To photograph the landscape during the thirties and forties was considered by many to be irrelevant at best, and inhumane at worst. In the early fifties, Cartier-Bresson was incredulous that anyone could photograph a landscape when the world was in such turmoil.

Given the events of his time this may, or may not, have been fair. It’s true that the world was severely troubled during these decades, but it’s also true that the activities of Ansel Adams and his ilk were instrumental in the preservation of much of the USA’s natural resources: a legacy currently enjoyed by millions of Americans.

It’s a different situation in the nineties. Those of my age and younger have never personally known war; we have the sacrifices of our fathers, and their fathers, to thank for that. We have no Gallipoli, we have no Tobruk and we have no Long Tan. What we do have is the Deua, Cape York, Tarkine, and many other wilderness areas that need protection.

This is a war of a different kind. Far less fatal on an individual basis but with the potential to be the human race’s last conflict. This is a war to end all wars for if we ruin this world it will stop supporting us, and we have nowhere else to go.
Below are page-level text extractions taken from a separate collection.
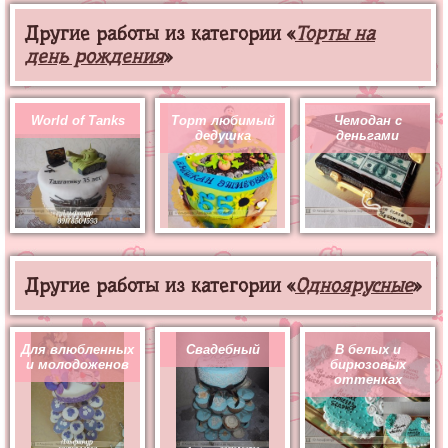
Другие работы из категории «
Торты на
день рождения
»
World of Tanks
Торт любимый
Чемодан с
дедушка
деньгами
Другие работы из категории «
Одноярусные
»
Для влюбленных
Свадебный
В белых и
и молодоженов
бирюзовых
оттенках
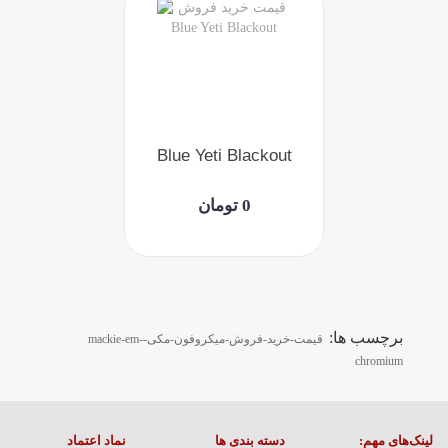
Blue Yeti Blackout
0 تومان
برچسب ها:
قیمت-خرید-فروش-میکروفون-مکی-mackie-em-
chromium
لینک‌های مهم:
دسته بندی ها
نماد اعتماد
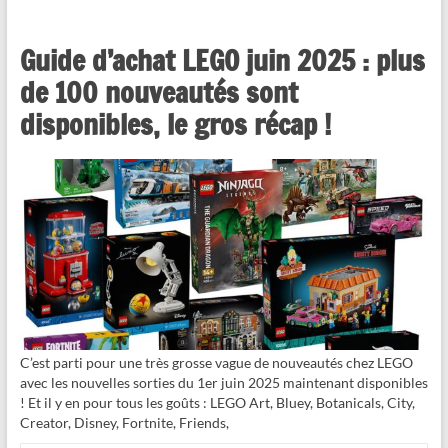
Guide d’achat LEGO juin 2025 : plus
de 100 nouveautés sont
disponibles, le gros récap !
C’est parti pour une très grosse vague de nouveautés chez LEGO
avec les nouvelles sorties du 1er juin 2025 maintenant disponibles
! Et il y en pour tous les goûts : LEGO Art, Bluey, Botanicals, City,
Creator, Disney, Fortnite, Friends,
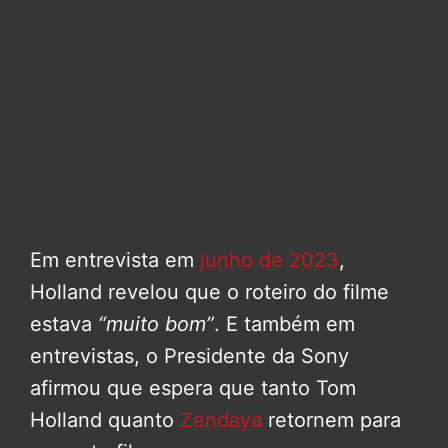
Em entrevista em
junho de 2023
,
Holland revelou que o roteiro do filme
estava
“muito bom”
. E também em
entrevistas, o Presidente da Sony
afirmou que espera que tanto Tom
Holland quanto
Zendaya
retornem para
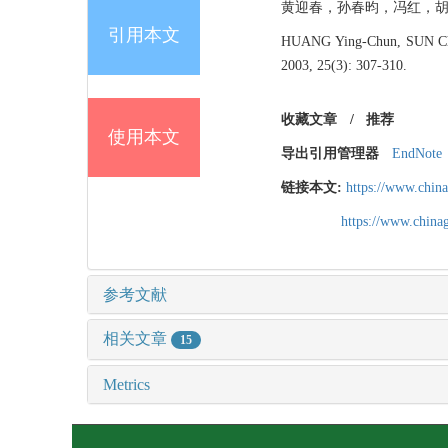
黄迎春，孙春昀，冯红，胡晓东，尹
引用本文
HUANG Ying-Chun, SUN Chu
2003, 25(3): 307-310.
收藏文章
/
推荐
使用本文
导出引用管理器
EndNote
链接本文:
https://www.chin
https://www.chin
参考文献
相关文章
15
Metrics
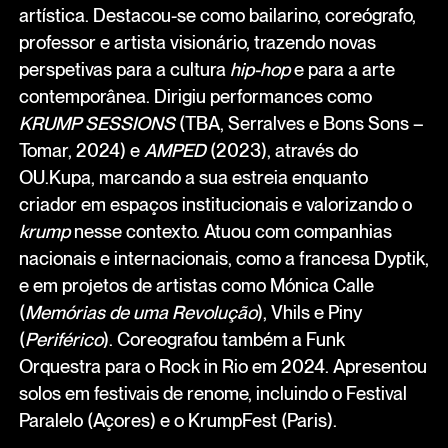
artística. Destacou-se como bailarino, coreógrafo,
professor e artista visionário, trazendo novas
perspetivas para a cultura
hip-hop
e para a arte
contemporânea. Dirigiu performances como
KRUMP SESSIONS
(TBA, Serralves e Bons Sons –
Tomar, 2024) e
AMPED
(2023), através do
OU.Kupa, marcando a sua estreia enquanto
criador em espaços institucionais e valorizando o
krump
nesse contexto. Atuou com companhias
nacionais e internacionais, como a francesa Dyptik,
e em projetos de artistas como Mónica Calle
(
Memórias de uma Revolução
), Vhils e Piny
(
Periférico
). Coreografou também a Funk
Orquestra para o Rock in Rio em 2024. Apresentou
solos em festivais de renome, incluindo o Festival
Paralelo (Açores) e o KrumpFest (Paris).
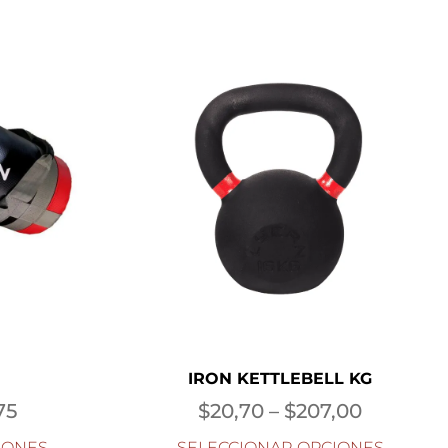
IRON KETTLEBELL KG
75
$
20,70
–
$
207,00
IONES
SELECCIONAR OPCIONES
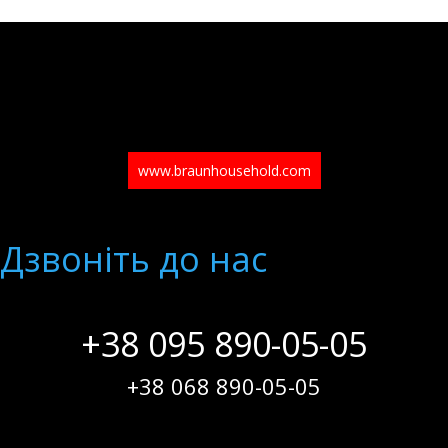
www.braunhousehold.com
Дзвонiть до нас
+38 095 890-05-05
+38 068 890-05-05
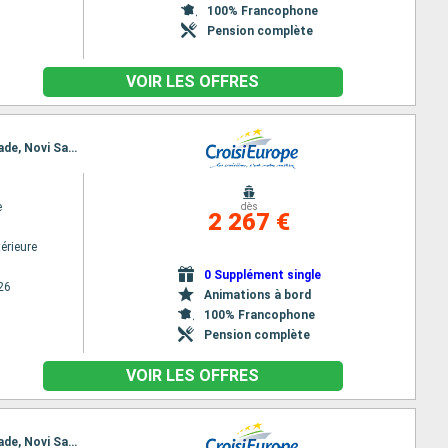
100% Francophone
Pension complète
VOIR LES OFFRES
Itinéraire : Oltenita, Cernavoda, Constanta, Cernavoda, Oltenita, Giurgiu, Rousse, Svichtov, Belgrade, Novi Sad, Mohacs, Kalocsa, Budapest, Bratislava, Vienne
e
dès
2 267 €
érieure
0 Supplément single
26
Animations à bord
100% Francophone
Pension complète
VOIR LES OFFRES
Itinéraire : Oltenita, Cernavoda, Constanta, Cernavoda, Oltenita, Giurgiu, Rousse, Svichtov, Belgrade, Novi Sad, Mohacs, Kalocsa, Budapest, Bratislava, Vienne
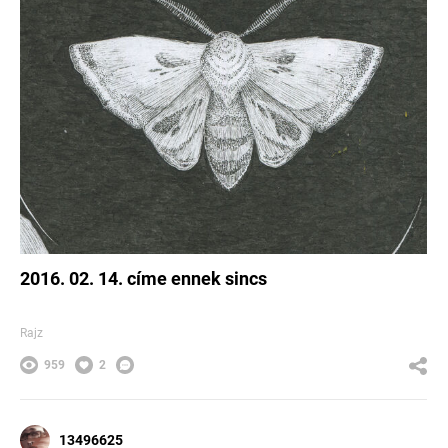
2016. 02. 14. címe ennek sincs
Rajz
959
2
13496625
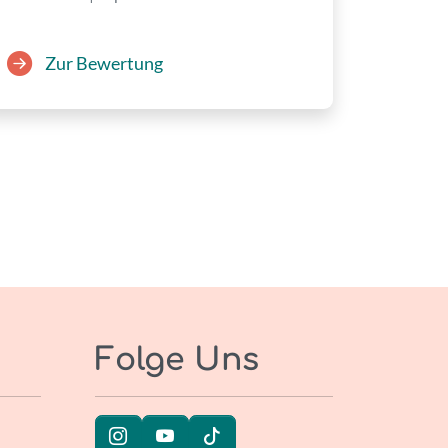
Zur Bewertung
Folge Uns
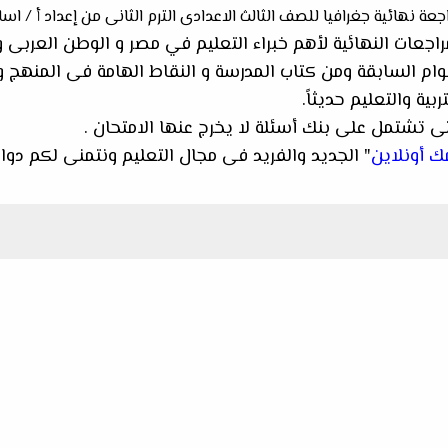
جعة نهائية جغرافيا للصف الثالث الاعدادى الترم الثانى من إعداد أ / ا
راجعات النهائية لأهم خبراء التعليم في مصر و الوطن العربى 
وام السابقة ومن كتاب المدرسة
و النقاط الهامة فى المنهج
بية والتعليم حديثاً.
ى تشتمل على بنك أسئلة لا يخرج عنها الامتحان .
ك أونلاين
" الجديد والفريد فى مجال التعليم ونتمنى لكم دوام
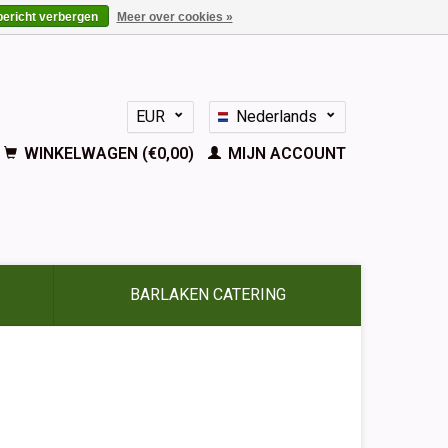
bericht verbergen
Meer over cookies »
EUR
Nederlands
GBP
Deutsch
WINKELWAGEN (€0,00)
MIJN ACCOUNT
English
Français
Español
BARLAKEN CATERING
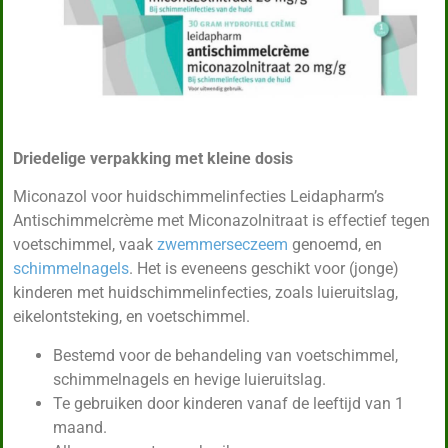
Driedelige verpakking met kleine dosis
Miconazol voor huidschimmelinfecties Leidapharm’s
Antischimmelcrème met Miconazolnitraat is effectief tegen
voetschimmel, vaak
zwemmerseczeem
genoemd, en
schimmelnagels
. Het is eveneens geschikt voor (jonge)
kinderen met huidschimmelinfecties, zoals luieruitslag,
eikelontsteking, en voetschimmel.
Bestemd voor de behandeling van voetschimmel,
schimmelnagels en hevige luieruitslag.
Te gebruiken door kinderen vanaf de leeftijd van 1
maand.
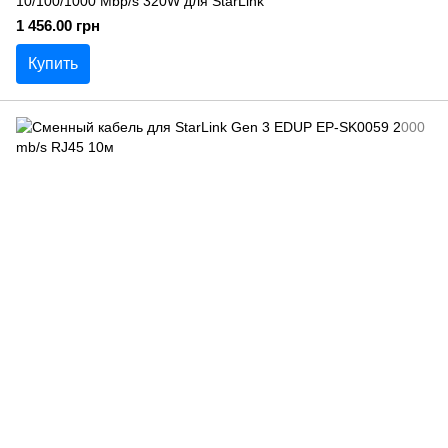
10/100/1000 Mbp/s 320W для StarLink
1 456.00 грн
Купить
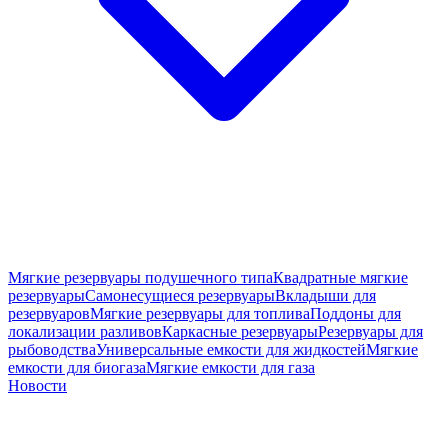
Мягкие резервуары подушечного типа
Квадратные мягкие
резервуары
Самонесущиеся резервуары
Вкладыши для
резервуаров
Мягкие резервуары для топлива
Поддоны для
локализации разливов
Каркасные резервуары
Резервуары для
рыбоводства
Универсальные емкости для жидкостей
Мягкие
емкости для биогаза
Мягкие емкости для газа
Новости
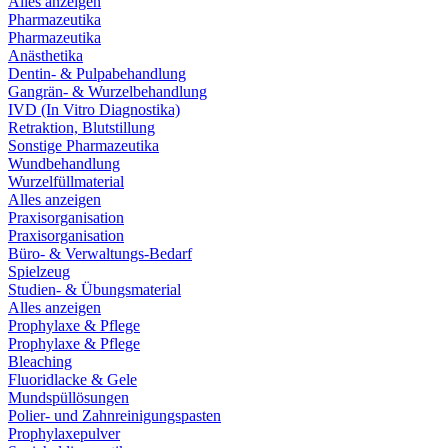
Alles anzeigen
Pharmazeutika
Pharmazeutika
Anästhetika
Dentin- & Pulpabehandlung
Gangrän- & Wurzelbehandlung
IVD (In Vitro Diagnostika)
Retraktion, Blutstillung
Sonstige Pharmazeutika
Wundbehandlung
Wurzelfüllmaterial
Alles anzeigen
Praxisorganisation
Praxisorganisation
Büro- & Verwaltungs-Bedarf
Spielzeug
Studien- & Übungsmaterial
Alles anzeigen
Prophylaxe & Pflege
Prophylaxe & Pflege
Bleaching
Fluoridlacke & Gele
Mundspüllösungen
Polier- und Zahnreinigungspasten
Prophylaxepulver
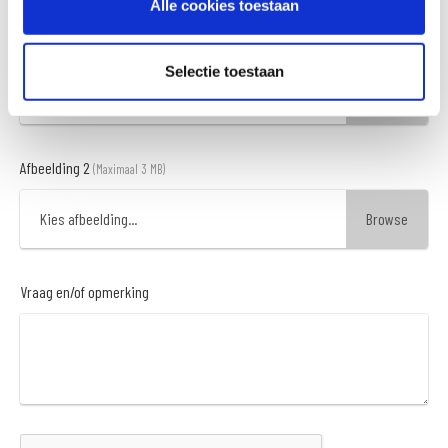
Alle cookies toestaan
Afbeelding 1
(Maximaal 3 MB)
Selectie toestaan
Kies afbeelding...
Afbeelding 2
(Maximaal 3 MB)
Kies afbeelding...
Vraag en/of opmerking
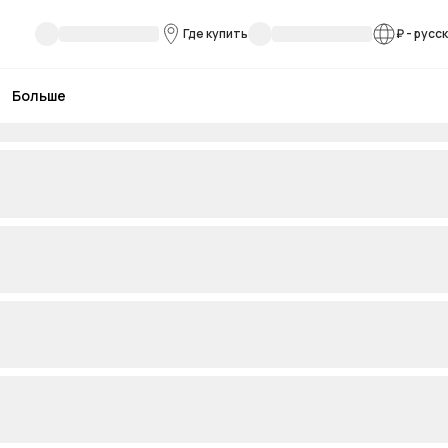
Где купить
₽
-
русс
Больше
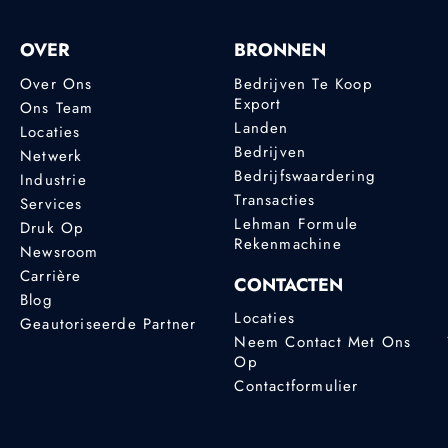
OVER
BRONNEN
Over Ons
Bedrijven Te Koop
Export
Ons Team
Landen
Locaties
Bedrijven
Netwerk
Bedrijfswaardering
Industrie
Transacties
Services
Lehman Formule
Druk Op
Rekenmachine
Newsroom
Carrière
CONTACTEN
Blog
Locaties
Geautoriseerde Partner
Neem Contact Met Ons
Op
Contactformulier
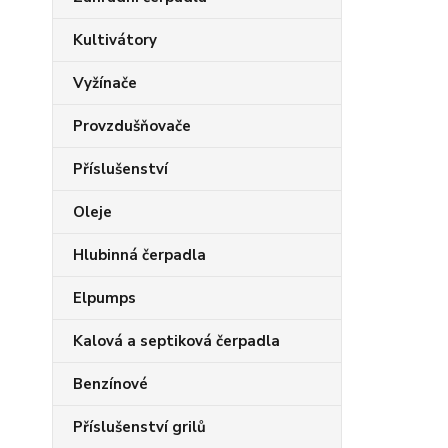
Kultivátory
Vyžínače
Provzdušňovače
Příslušenství
Oleje
Hlubinná čerpadla
Elpumps
Kalová a septiková čerpadla
Benzínové
Příslušenství grilů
Some time ago I read an American Indian (the Cree tribe I believe) saying. It went like this:

Only when the last Tree has been cut down
Only when the last River has been poisoned
Only when the last Fish has been caught
Only then will you find that Money Cannot be Eaten

I believe that, in the nineties, it is socially responsible to be a landscape photographer. Of course this decade has its own social problems and these should be dealt with by photographers. But you should only follow that path if you are good at the social documentary style of photography. If, like me, you feel more at home in the bush then that’s where you’ll do your best work, and the better your photos are, the more likely you are to make a difference.